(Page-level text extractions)
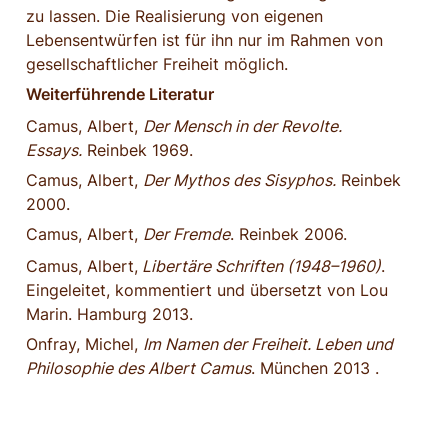
zu lassen. Die Realisierung von eigenen 
Lebensentwürfen ist für ihn nur im Rahmen von 
gesellschaftlicher Freiheit möglich.
Weiterführende Literatur
Camus, Albert, 
Der Mensch in der Revolte. 
Essays.
 Reinbek 1969.
Camus, Albert, 
Der Mythos des Sisyphos.
 Reinbek 
2000.
Camus, Albert, 
Der Fremde
. Reinbek 2006.
Camus, Albert,
 Libertäre Schriften (1948–1960)
. 
Eingeleitet, kommentiert und übersetzt von Lou 
Marin. Hamburg 2013.
Onfray, Michel, 
Im Namen der Freiheit. Leben und 
Philosophie des Albert Camus
. München 2013 .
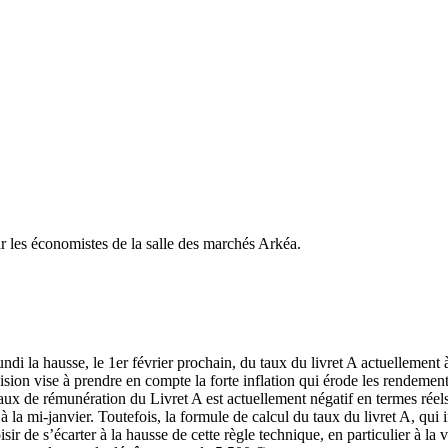
 les économistes de la salle des marchés Arkéa.
 la hausse, le 1er février prochain, du taux du livret A actuellement à
ision vise à prendre en compte la forte inflation qui érode les rendement
aux de rémunération du Livret A est actuellement négatif en termes rée
la mi-janvier. Toutefois, la formule de calcul du taux du livret A, qui i
de s’écarter à la hausse de cette règle technique, en particulier à la vei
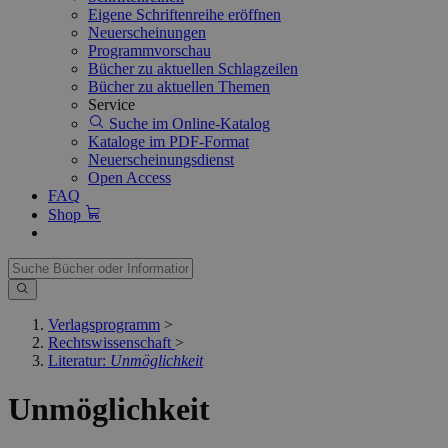
Eigene Schriftenreihe eröffnen
Neuerscheinungen
Programmvorschau
Bücher zu aktuellen Schlagzeilen
Bücher zu aktuellen Themen
Service
Suche im Online-Katalog
Kataloge im PDF-Format
Neuerscheinungsdienst
Open Access
FAQ
Shop
Verlagsprogramm
>
Rechtswissenschaft
>
Literatur:
Unmöglichkeit
Unmöglichkeit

**PROBLEM:** Could you arrange every line of the records above as a Markdown table with a Row column giving the row number and a Line column giving the line, with blank lines left out? Leave the pictures out of your answer.

**ANSWER TO THIS PROBLEM:**
| Row | Line |
|---|---|
| 1 | zu lassen. Die Realisierung von eigenen  |
| 2 | Lebensentwürfen ist für ihn nur im Rahmen von  |
| 3 | gesellschaftlicher Freiheit möglich. |
| 4 | Weiterführende Literatur |
| 5 | Camus, Albert,  |
| 6 | Der Mensch in der Revolte.  |
| 7 | Essays. |
| 8 |  Reinbek 1969. |
| 9 | Camus, Albert,  |
| 10 | Der Mythos des Sisyphos. |
| 11 |  Reinbek  |
| 12 | 2000. |
| 13 | Camus, Albert,  |
| 14 | Der Fremde |
| 15 | . Reinbek 2006. |
| 16 | Camus, Albert, |
| 17 |  Libertäre Schriften (1948–1960) |
| 18 | .  |
| 19 | Eingeleitet, kommentiert und übersetzt von Lou  |
| 20 | Marin. Hamburg 2013. |
| 21 | Onfray, Michel,  |
| 22 | Im Namen der Freiheit. Leben und  |
| 23 | Philosophie des Albert Camus |
| 24 | . München 2013 . |
| 25 |  les économistes de la salle des marchés Arkéa. |
| 26 |  la hausse, le 1er février prochain, du taux du livret A actuellement à |
| 27 | ision vise à prendre en compte la forte inflation qui érode les rendement |
| 28 | aux de rémunération du Livret A est actuellement négatif en termes rée |
| 29 | la mi-janvier. Toutefois, la formule de calcul du taux du livret A, qui i |
| 30 | de s’écarter à la hausse de cette règle technique, en particulier à la vei |
| 31 | Eigene Schriftenreihe eröffnen |
| 32 | Neuerscheinungen |
| 33 | Programmvorschau |
| 34 | Bücher zu aktuellen Schlagzeilen |
| 35 | Bücher zu aktuellen Themen |
| 36 | Service |
| 37 | Suche im Online-Katalog |
| 38 | Kataloge im PDF-Format |
| 39 | Neuerscheinungsdienst |
| 40 | Open Access |
| 41 | FAQ |
| 42 | Shop |
| 43 | Verlagsprogramm |
| 44 | > |
| 45 | Rechtswissenschaft |
| 46 | > |
| 47 | Literatur: |
| 48 | Unmöglichkeit |
| 49 | Unmöglichkeit |